## TO DO
1) In the Greece reopening text, swap "gyms" for "fitness centers" and write out everything from "Seasonal hotels and" down to "remains in place.".
2) Condense the paragraph of the Greece reopening text that begins "Seasonal hotels and museums" into a short bulleted list that keeps its main facts.

## EXTRACTED TEXT
========

Russia’s way of counting coronavirus deaths has contributed to relatively low mortality — only the deaths directly caused by COVID-19 currently make the official count.
ATHENS, Greece — Greece is officially open to tourists as of Monday, with the first international flights expected into Athens and the northern city of Thessaloniki where passengers will not face compulsory coronavirus tests.
Seasonal hotels and museums are also opening, as are gyms in the latest step in Greece’s phased reopening of businesses. A ban on flights from Italy, Spain and the Netherlands has been lifted, although that on flights from Britain remains in place.
While some limited international flights had been allowed during Greece’s coronavirus lockdown, imposed in March, all arriving passengers were subject to compulsory coronavirus tests and quarantine.

========

Dataset excerpts

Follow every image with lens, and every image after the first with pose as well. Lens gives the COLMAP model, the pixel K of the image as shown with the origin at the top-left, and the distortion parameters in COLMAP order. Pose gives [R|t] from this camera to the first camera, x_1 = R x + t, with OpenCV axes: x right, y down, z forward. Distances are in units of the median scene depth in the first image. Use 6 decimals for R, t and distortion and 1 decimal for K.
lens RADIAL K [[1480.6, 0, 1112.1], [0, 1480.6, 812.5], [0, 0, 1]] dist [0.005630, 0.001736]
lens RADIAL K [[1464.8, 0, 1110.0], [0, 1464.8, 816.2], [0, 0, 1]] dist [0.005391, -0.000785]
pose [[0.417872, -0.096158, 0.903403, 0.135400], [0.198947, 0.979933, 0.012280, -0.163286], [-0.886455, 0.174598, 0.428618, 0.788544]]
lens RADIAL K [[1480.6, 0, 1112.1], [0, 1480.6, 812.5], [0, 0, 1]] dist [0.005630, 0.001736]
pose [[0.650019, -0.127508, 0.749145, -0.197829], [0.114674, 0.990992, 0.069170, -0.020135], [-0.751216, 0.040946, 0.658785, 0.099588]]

========

## RESULTS OF THE EXERCISE
1)
Seasonal hotels and museums are also opening, as are fitness centers in the latest step in Greece’s phased reopening of businesses. A ban on flights from Italy, Spain and the Netherlands has been lifted, although that on flights from Britain remains in place.

2)
- Seasonal hotels, museums and gyms are opening in the latest step of Greece's phased business reopening.
- A ban on flights from Italy, Spain and the Netherlands has been lifted.
- The ban on flights from Britain remains in place.